I love him, but its not all me!


----------



## Tom (Jun 25, 2011)

My wife does the same stuff, but then complains that we have too many animals. Of course she wants another scottie dog, and...etc...

Of course when I try to give something away to a great home, she throws a total fit. But then complains about all the animals again. Haha. 

I feel your pain Sarah!


----------



## Jacqui (Jun 25, 2011)

Sounds like my husband and my children. More so the kids, because Jeff never complains about how much money goes into the animals. Jeff of course covers himself good. This last Christmas eve, he came home with this sweet young dog and announces that the rescue is my Christmas gift.


----------



## Floof (Jun 27, 2011)

Been there... Except, still living at home, it's not a spouse that's the issue but my dad. One day he's trying to talk me into this one 8' boa on KSL (ok, partly my fault, introducing him to my boss's almost 7.5' girl), or saying "Go for it!" when someone offers me their unwanted pet (how we got my brother's ferret)... The next he's complaining because we have too many animals and they're expensive (he hates that most my paychecks go to their care instead of savings) and/or enter-other-complaint-here.
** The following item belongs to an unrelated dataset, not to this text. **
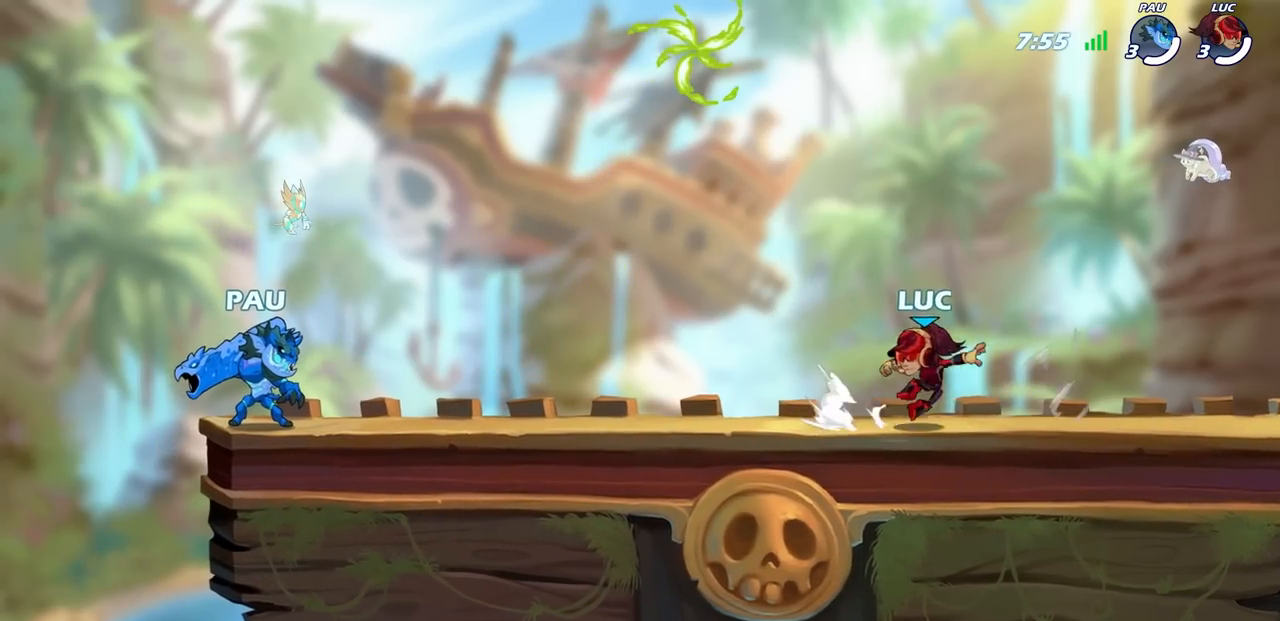
{"buttons": [], "left_stick": "up-left", "right_stick": "center", "events": [[67, "R2", "down"], [100, "R1", "down"], [117, "left_stick", "right"], [200, "R1", "up"], [200, "R2", "up"], [300, "R2", "down"], [350, "left_stick", "up-left"], [450, "R2", "up"]]}
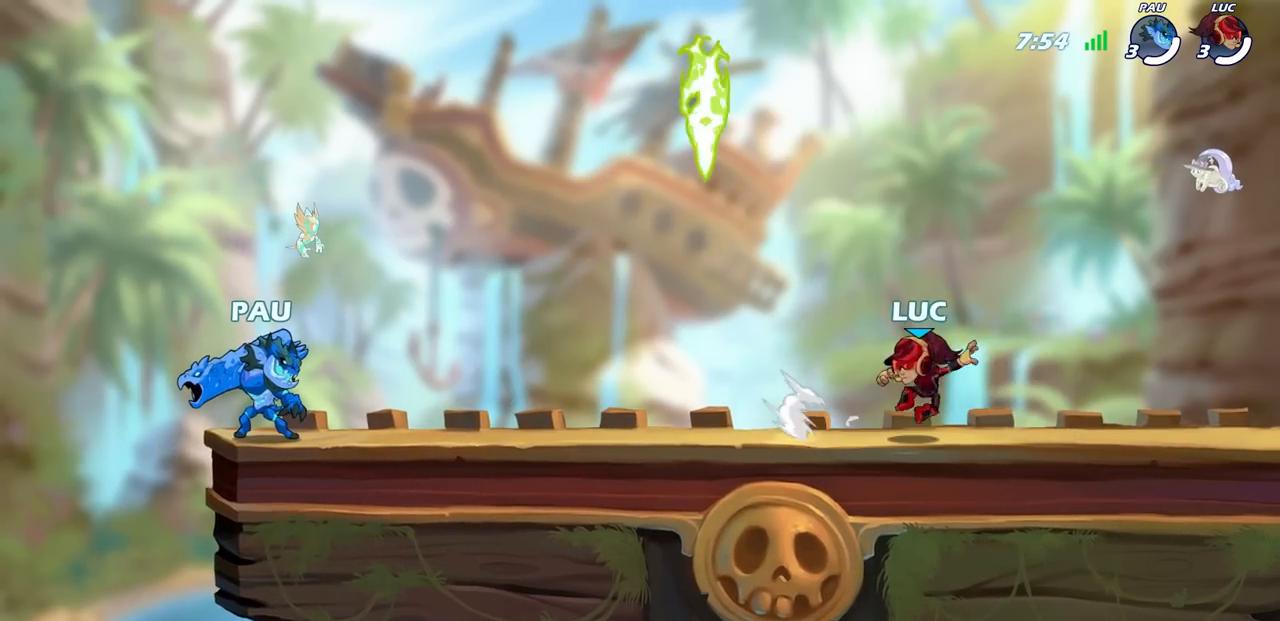
{"buttons": [], "left_stick": "center", "right_stick": "center"}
Most recently, he's been complaining because the animals prevent us from taking a nice, long road trip to visit family (such a trip would consist of traversing every state west of Colorado and Wyoming... And maybe Colorado itself), or other assorted vacation ideas... So when I tentatively mentioned fish, it was a shock when he said, "Yeah, fish would be cool!" And had no complaints when I got a nice big aquarium set up off KSL, knowing full well my thoughts of a turtle of my own should the guy whose turtles I'm going to be pet-sitting decide he doesn't want it.

People can be so fickle...


----------



## pugsandkids (Jun 27, 2011)

Ha, its nice to know other people have the same problem! It cracks me up that he's just as soft as I am, but because he's a 250lb plumber, no one really believes it


----------



## ALDABRAMAN (Jul 11, 2011)




----------